# [What you need to do]
Each line of the data below either holds "specifications" or does not. Report how many do, and only that.

======== Information given

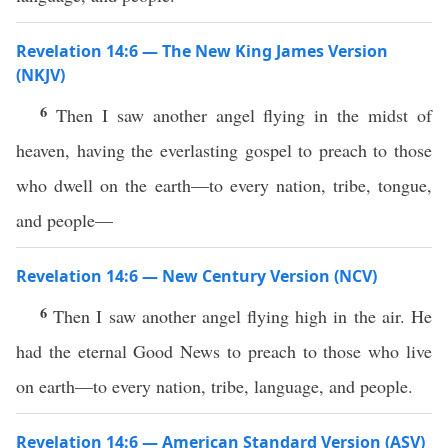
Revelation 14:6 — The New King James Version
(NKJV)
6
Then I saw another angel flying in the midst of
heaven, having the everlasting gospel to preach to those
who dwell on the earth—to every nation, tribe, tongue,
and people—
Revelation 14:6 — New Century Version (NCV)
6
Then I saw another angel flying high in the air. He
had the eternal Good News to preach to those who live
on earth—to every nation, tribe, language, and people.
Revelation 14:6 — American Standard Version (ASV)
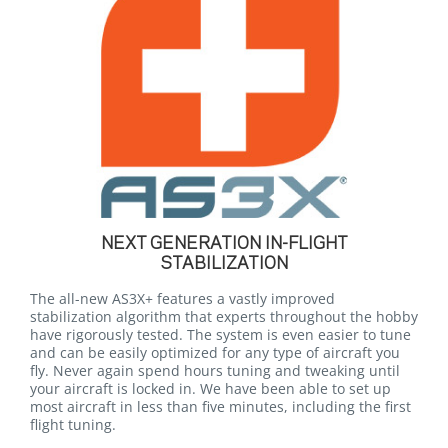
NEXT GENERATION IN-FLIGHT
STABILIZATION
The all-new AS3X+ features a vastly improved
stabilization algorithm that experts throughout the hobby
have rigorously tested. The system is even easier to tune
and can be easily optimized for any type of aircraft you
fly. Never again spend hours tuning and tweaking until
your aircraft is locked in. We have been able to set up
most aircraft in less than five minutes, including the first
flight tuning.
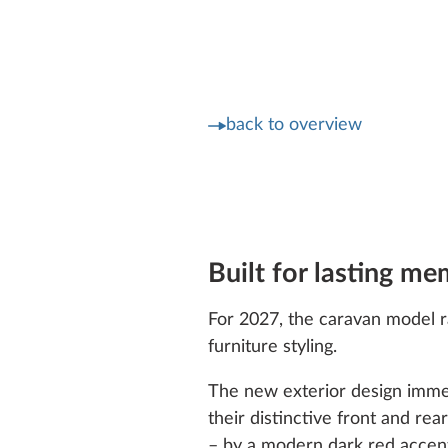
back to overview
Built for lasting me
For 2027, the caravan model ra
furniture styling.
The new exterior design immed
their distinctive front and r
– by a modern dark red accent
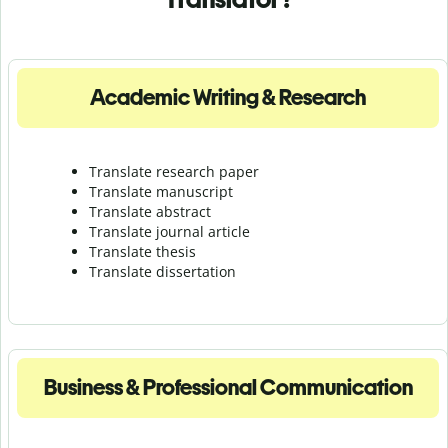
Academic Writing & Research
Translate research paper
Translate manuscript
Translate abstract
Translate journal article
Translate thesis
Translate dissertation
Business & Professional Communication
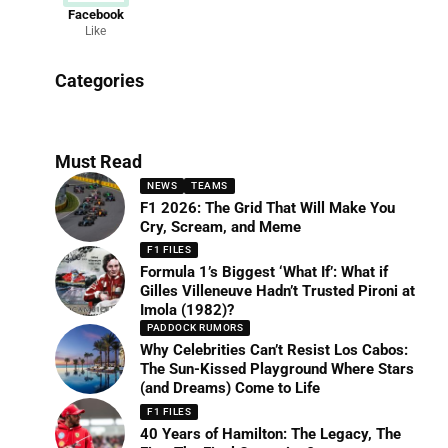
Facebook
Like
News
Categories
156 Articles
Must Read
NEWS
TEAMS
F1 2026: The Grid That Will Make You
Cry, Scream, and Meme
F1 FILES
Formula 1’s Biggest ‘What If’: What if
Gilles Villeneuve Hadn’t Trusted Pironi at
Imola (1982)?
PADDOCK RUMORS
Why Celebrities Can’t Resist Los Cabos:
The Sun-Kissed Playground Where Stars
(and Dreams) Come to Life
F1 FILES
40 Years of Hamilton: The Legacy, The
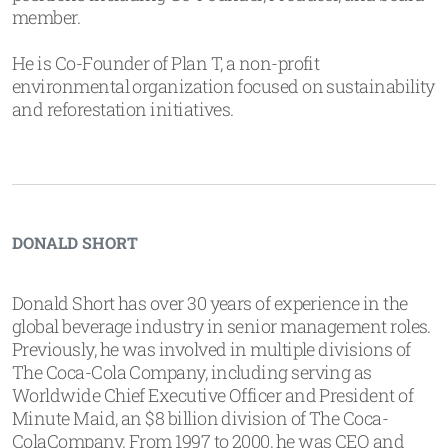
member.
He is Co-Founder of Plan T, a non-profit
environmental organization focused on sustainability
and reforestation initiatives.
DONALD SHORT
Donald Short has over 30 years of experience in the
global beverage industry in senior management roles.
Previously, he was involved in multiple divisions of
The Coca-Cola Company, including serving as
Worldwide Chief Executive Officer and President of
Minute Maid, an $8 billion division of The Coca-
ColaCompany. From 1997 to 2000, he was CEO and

================
======== Information given

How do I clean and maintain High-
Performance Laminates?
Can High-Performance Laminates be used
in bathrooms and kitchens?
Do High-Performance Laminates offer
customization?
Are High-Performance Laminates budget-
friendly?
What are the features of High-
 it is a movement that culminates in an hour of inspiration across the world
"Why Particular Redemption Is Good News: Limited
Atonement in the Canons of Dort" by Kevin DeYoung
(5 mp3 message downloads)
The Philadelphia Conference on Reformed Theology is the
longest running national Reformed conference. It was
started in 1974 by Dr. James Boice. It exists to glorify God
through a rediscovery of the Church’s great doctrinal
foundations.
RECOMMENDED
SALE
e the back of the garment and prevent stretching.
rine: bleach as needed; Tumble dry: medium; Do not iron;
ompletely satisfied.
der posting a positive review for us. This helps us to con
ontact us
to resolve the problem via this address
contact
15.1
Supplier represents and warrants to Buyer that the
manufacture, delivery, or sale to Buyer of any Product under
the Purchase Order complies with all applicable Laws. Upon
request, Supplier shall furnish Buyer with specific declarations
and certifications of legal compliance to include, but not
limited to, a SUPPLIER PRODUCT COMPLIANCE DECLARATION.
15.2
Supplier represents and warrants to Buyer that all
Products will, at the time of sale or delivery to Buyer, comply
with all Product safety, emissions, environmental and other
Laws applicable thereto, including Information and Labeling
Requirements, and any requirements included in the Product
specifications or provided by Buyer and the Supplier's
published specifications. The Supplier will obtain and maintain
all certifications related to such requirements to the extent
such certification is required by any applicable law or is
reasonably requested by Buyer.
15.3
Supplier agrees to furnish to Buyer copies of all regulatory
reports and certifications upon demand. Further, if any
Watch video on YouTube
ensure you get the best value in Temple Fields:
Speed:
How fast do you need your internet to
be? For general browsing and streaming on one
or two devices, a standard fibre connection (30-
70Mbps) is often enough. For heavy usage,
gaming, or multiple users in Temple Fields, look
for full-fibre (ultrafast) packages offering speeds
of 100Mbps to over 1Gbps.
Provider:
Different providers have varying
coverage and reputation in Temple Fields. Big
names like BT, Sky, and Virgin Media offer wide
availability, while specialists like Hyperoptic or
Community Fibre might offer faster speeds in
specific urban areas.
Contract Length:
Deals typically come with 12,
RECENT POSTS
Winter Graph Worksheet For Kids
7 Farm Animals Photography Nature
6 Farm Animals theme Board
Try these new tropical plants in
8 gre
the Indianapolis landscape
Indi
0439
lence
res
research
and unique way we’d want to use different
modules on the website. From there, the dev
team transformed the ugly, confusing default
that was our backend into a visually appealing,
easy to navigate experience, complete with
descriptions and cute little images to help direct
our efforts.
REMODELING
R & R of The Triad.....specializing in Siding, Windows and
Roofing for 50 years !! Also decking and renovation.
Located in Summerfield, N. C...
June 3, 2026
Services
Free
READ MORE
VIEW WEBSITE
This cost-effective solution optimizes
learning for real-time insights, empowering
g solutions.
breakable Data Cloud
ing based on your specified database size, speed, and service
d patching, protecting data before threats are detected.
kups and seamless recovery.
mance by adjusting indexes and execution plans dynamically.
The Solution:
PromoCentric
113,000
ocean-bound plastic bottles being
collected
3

================

# [Result of this task]
2